The opinion of the court was delivered by
Swayze, J.The plaintiff in error was convicted of murder in the first degree, and has elected to bring up the entire record under section 136 of the Criminal Procedure act. His counsel in the argument of the case urged a reversal upon the ground that the evidence must leave a reasonable doubt of the defendant’s guilt in every considerate mind, and relied upon our opinion in Kohl v. State, 30 Vroom 445. That case, however, was decided under the act of 1894. Gen. Stat., p. 1154, pl. 170. Lmder that act the Appellate Court was required to order a new trial if it appears in the record that the plaintiff in error suffered manifest wrong or injury upon the evidence adduced upon the trial. This act now appears as section 136 of the revised Criminal Procedure act (Pamph. L. 1898, p. 916), but the revisers were careful to omit the provision for a new trial where the injury arose upon the evidence adduced upon the trial below, and we have decided in a case arising under the revised act that we are no longer required to review the whole evidence. State v. Jaggers, 42 Vroom 281. Our right to review such injuries arose wholly out of this statutory provision, and with its repeal we are no longer authorized to review for such a cause.
*525Much of the argument on behalf of the plaintiff in error was directed to the admission and rejection of evidence. These alleged errors are supposed to be covered by general reasons that the judge rejected legal evidence and admitted illegal evidence. The Criminal Procedure act, by section 137, which was inserted in the act by the revisers in 1898, requires that in all cases where the plaintiff in error shall elect to take up the entire record with his writ of error, he shall specify the causes in the record relied upon for relief or reversal and shall serve a copy of the causes so relied upon, on the attorney-general or prosecutor of the pleas. The object of this section is plain. It was to apprise the court and the counsel for the state of the cause for reversal with sufficient precision to make the point intelligible. It should, therefore, where the objection is to the admission or rejection of evidence, point out the precise evidence which was erroneously admitted and the precise offer which was erroneously rejected. If this is not done it becomes incumbent upon the counsel for the state and the court to examine the whole of a record which may be very voluminous, and the object of the act is not achieved. We think the causes as assigned in this case are too general to avail the plaintiff in error. We have, however, in favorem vitos, examined the particular points of which complaint is made in the brief for the plaintiff in error, and do not find that he has suffered manifest wrong or injury either in the admission or rejection of this testimony.

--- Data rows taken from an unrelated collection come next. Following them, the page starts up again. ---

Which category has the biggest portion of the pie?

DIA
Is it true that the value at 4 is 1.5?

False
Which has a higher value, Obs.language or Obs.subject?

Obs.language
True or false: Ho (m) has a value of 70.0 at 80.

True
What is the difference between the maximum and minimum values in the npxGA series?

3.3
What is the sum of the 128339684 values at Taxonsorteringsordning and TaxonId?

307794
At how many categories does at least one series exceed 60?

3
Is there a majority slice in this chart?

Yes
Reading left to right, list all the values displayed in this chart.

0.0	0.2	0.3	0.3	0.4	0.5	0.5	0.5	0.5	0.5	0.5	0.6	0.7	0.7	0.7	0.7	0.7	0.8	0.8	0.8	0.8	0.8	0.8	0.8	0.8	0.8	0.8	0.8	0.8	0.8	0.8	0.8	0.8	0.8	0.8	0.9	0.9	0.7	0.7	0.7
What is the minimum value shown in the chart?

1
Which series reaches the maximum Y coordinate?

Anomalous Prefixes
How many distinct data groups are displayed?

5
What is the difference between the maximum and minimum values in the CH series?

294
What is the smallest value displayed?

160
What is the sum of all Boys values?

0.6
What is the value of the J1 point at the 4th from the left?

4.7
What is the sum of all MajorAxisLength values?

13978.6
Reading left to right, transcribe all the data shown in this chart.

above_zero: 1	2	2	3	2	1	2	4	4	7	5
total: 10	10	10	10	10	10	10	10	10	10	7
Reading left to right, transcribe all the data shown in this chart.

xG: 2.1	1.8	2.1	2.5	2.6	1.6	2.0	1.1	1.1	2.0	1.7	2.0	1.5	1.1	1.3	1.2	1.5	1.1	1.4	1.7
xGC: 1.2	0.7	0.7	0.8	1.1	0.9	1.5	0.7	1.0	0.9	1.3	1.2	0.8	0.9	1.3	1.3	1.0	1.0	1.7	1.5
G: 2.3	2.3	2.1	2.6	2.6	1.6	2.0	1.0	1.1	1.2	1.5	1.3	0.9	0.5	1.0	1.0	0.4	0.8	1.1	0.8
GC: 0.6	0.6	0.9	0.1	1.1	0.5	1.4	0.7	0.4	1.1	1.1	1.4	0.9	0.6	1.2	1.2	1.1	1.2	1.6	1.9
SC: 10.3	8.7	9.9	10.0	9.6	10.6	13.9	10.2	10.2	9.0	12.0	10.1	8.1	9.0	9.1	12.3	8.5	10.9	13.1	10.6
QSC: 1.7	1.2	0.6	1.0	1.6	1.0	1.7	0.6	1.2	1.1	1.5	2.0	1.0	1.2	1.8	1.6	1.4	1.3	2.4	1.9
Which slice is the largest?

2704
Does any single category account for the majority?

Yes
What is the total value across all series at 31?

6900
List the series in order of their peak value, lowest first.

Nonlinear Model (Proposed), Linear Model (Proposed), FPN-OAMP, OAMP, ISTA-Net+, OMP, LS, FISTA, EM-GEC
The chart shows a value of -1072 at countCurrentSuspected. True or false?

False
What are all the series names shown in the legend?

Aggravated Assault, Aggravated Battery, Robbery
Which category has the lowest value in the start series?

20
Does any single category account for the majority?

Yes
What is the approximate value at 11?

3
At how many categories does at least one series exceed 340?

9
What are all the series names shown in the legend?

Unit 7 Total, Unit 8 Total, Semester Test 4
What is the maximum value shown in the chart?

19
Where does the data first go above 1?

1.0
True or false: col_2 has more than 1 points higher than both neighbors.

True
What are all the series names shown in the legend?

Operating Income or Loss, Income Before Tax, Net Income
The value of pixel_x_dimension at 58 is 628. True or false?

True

It was argued with apparent confidence that the court should have charged that if the evidence of the experts and all the witnesses created a reasonable doubt of the defendant’s sanity, then the jury must find the defendant not guilty on the ground of insanity. The law is settled to the contrary. Graves v. State, 16 Vroom 347; Winters v. State, 32 Id. 613.
The defendant at the trial, in order to prove his insanity, produced two medical witnesses, who testified that he was insane. This testimony was not met by medical testimony on the part of the state, and it is insisted that the court should have charged that their testimony stood uncontradicted, and that the state had a right to rebut it but failed so to do. The *526trial judge carefully reviewed the testimony in this respect and correctly stated the rule of law, leaving it to the jury to decide as to the mental responsibility of the prisoner. This, we think, was all that he was required to do. The request presented no legal rule and amounted to no more than a request that the court should comment upon the absence of medical testimony on the part of the state. The character of the comments which were made upon the testimony was within the discretion of the trial judge, and we do not find anything to indicate that he abused that discretion.
The stress of the argument for the plaintiff in error was directed to the comments made by the trial judge upon the testimony, particularly the testimony of the medical experts as to the prisoner’s mental condition. It is enough to say that these comments were within the latitude allowed by our decisions. We think his comments were justified by what was said by Chief Justice Hornblower in State v. Spencer, 1 Zab. 196, 208, and by this court in Winters v. State, 32 Vroom 613, 617. The facts in issue as to the insanity of the prisoner and as to his guilt upon the evidence were fairly left to the jury. Where that is done it is the province of the trial judge to comment upon the evidence. Donnelly v. State, 2 Dutcher 463; Engel v. State, 21 Vroom 272; State v. Hummer, 44 Id. 714.
A careful examination of the whole record in the case fails to show that the plaintiff in error has suffered manifest wrong or injury in any of the respects which we are required to consider by the one hundred and thirty-sixth section of the Criminal Procedure act, and the judgment must be affirmed.
For affirmance—The ChaNCEllor, Chief Justioe, GarRisoN, Swayze, Reed, TRenohaRd, Paricer, Voorhees, MiN-tur.N, Bogert, YredenbuRGii, Vroom, Gray, Dill, J.J. 14.For reversal—None.